The understated tension between the two men threatens to boil over several times during the film, which Mr. Segel likens to “a compressed-time platonic” relationship.
“It’s the cycle of a friendship in a very [short] time, so everything is more weighty,” he said. “It does follow the pattern of a romantic relationship, but I think there’s a heightened intimacy because of the compressed time.”
The film’s Midwestern winter setting also elevates that sense of intimacy, Mr. Segel feels.
“Cold is a huddle-up temperature, whereas heat is a spread-out temperature,” he said. “And so I think there’s a forced intimacy to the fact that it’s -15 degrees. That’s when you’re bundled up.”
Of his on-screen partner, Mr. Eisenberg, Mr. Segel directed praise, likening their collaboration to a tennis match, of “two people playing both to each other and against each other. You’re dependent on each other to keep the volley alive, but you still want to win the point.
“I hadn’t thought of it until this interview,” he added with a smile.
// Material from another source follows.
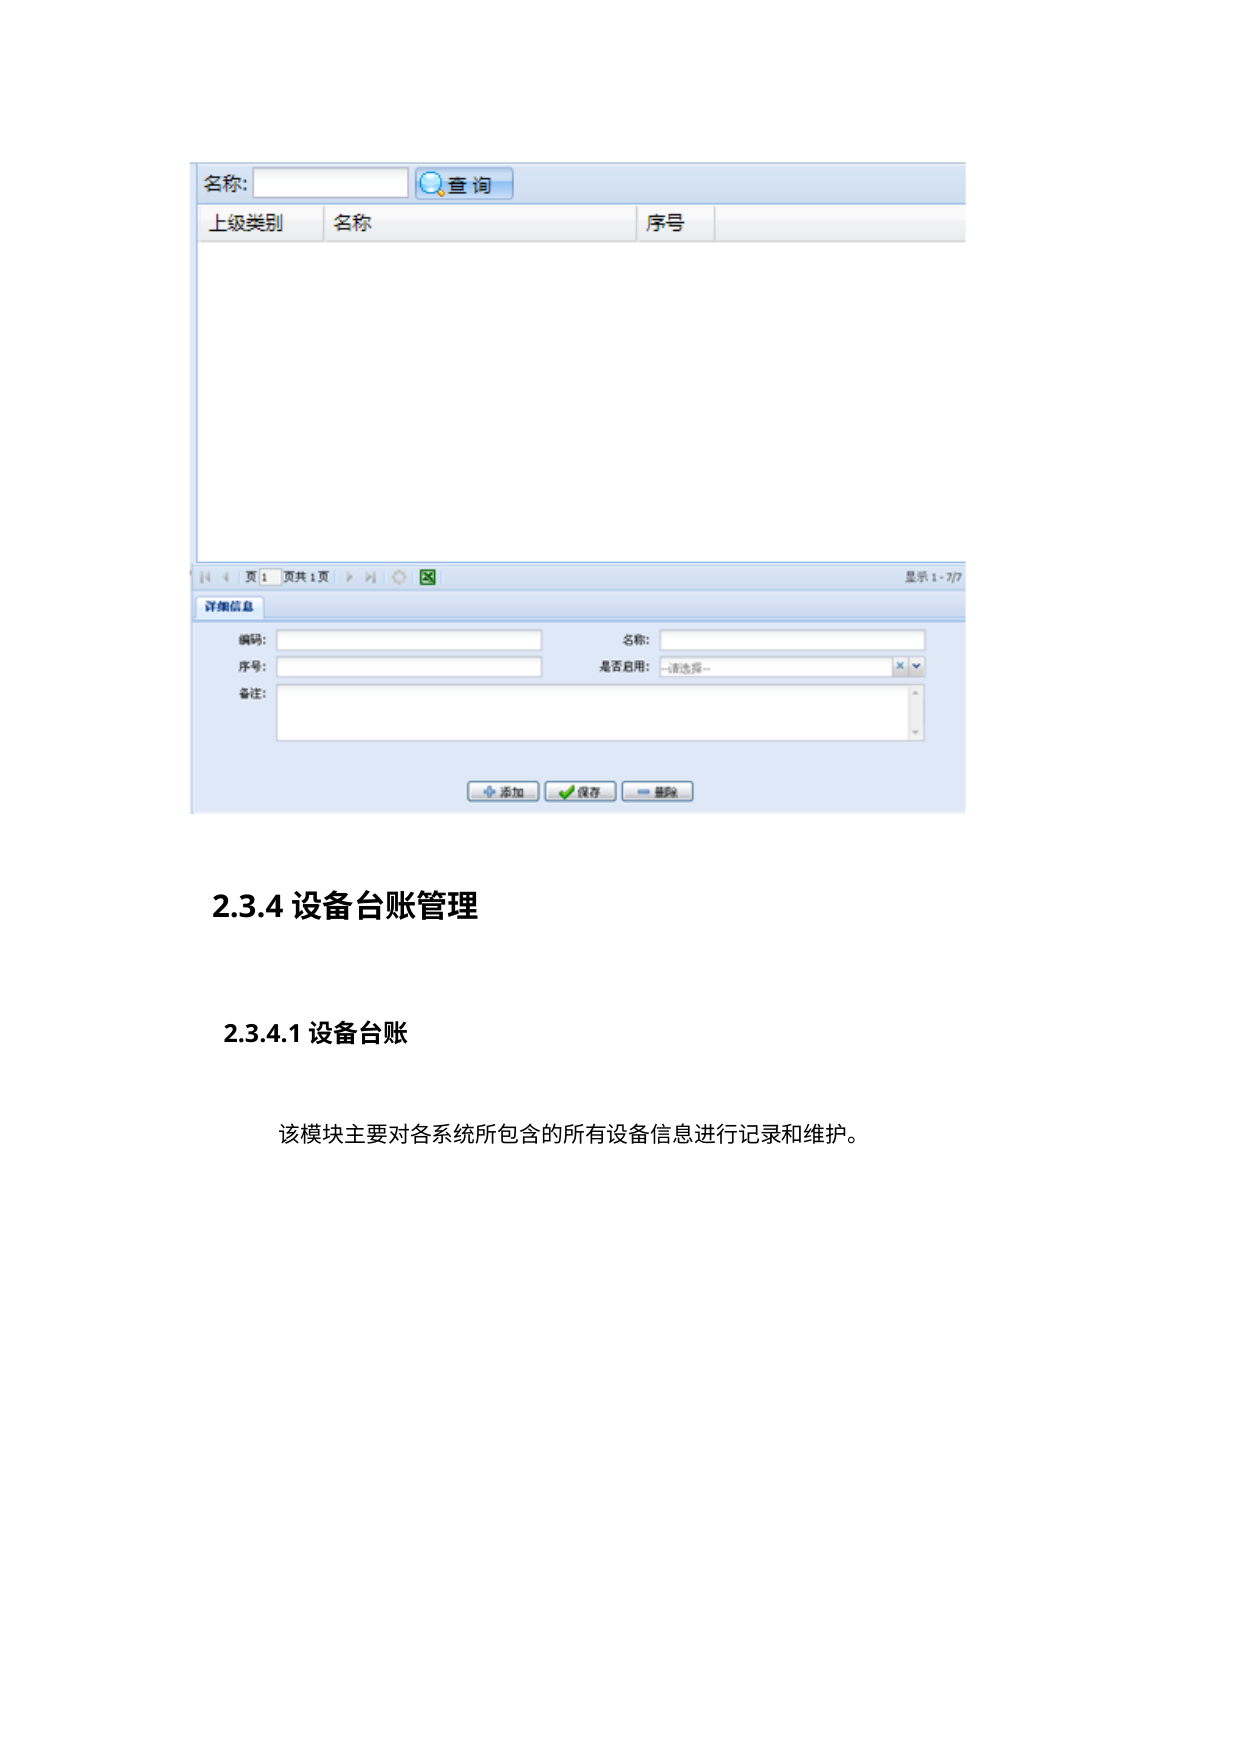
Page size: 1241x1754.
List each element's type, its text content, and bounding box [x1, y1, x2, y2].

The strain of being followed around by a reporter for several days clearly takes a toll not only on Wallace’s patience but also on Lipsky’s state of mind in the film. Of Lipsky’s perhaps overly fawning relationship to Wallace, Mr. Segel nods, acknowledging the kinship between Wallace’s iffy relationship with the media and his own contemporary status as a movie star in the 21st century.
“I’m in a new generation of media,” Mr. Segel said of the epoch of Twitter and Facebook. “There is the type of interviewer who comes in and hopes I’m going to say something dumb so that can be their click — that click they need so badly.
“And so what David Foster Wallace is doing in this movie is … they’re having what seems like a friendly conversation, and all of a sudden David Lipsky asks, ‘Oh, was that in your suicide watch?’ And you see something change in [Wallace] where all of a sudden he’s aware, this guy’s … intentions are not what [he] signed up for. And I have three more days with this.
“I’m able to keep up the ’don’t say something dumb’ meter for 20 minutes at a time, but I couldn’t do it for three days,” Mr. Segel said, again laughing.
Despite acknowledging the reality of his calendar years and his maturity, Mr. Segel still finds time to be silly. On Rush’s current 40th anniversary tour, the Canadian rockers show footage behind them of Mr. Segel and his “I Love You, Man” co-star, Paul Rudd, rocking out and lip-syncing to Rush lyrics.
In the 2009 bromance, the two actors played rabid Rush fans.
“They wrote us saying, ’Would you guys be willing to do this video?’” Mr. Segel, a self-taught musician, said of the Toronto threesome. “There was no question in our minds. So Rudd happened to be flying into L.A., and we met up in a hotel room and spent about two hours filming ourselves listening to Rush, and we had such a good time. Oh my god, we had a blast.”
When asked if the title of a theoretical sequel would be “I Love You, Man 2” or “I Love You 2, Man,” Mr. Segel smiles, offering only, “If there ever is a sequel, I think it would be called neither of those.”
Hedging, he adds, “I think I do know what it would be called, but I can’t reveal it.”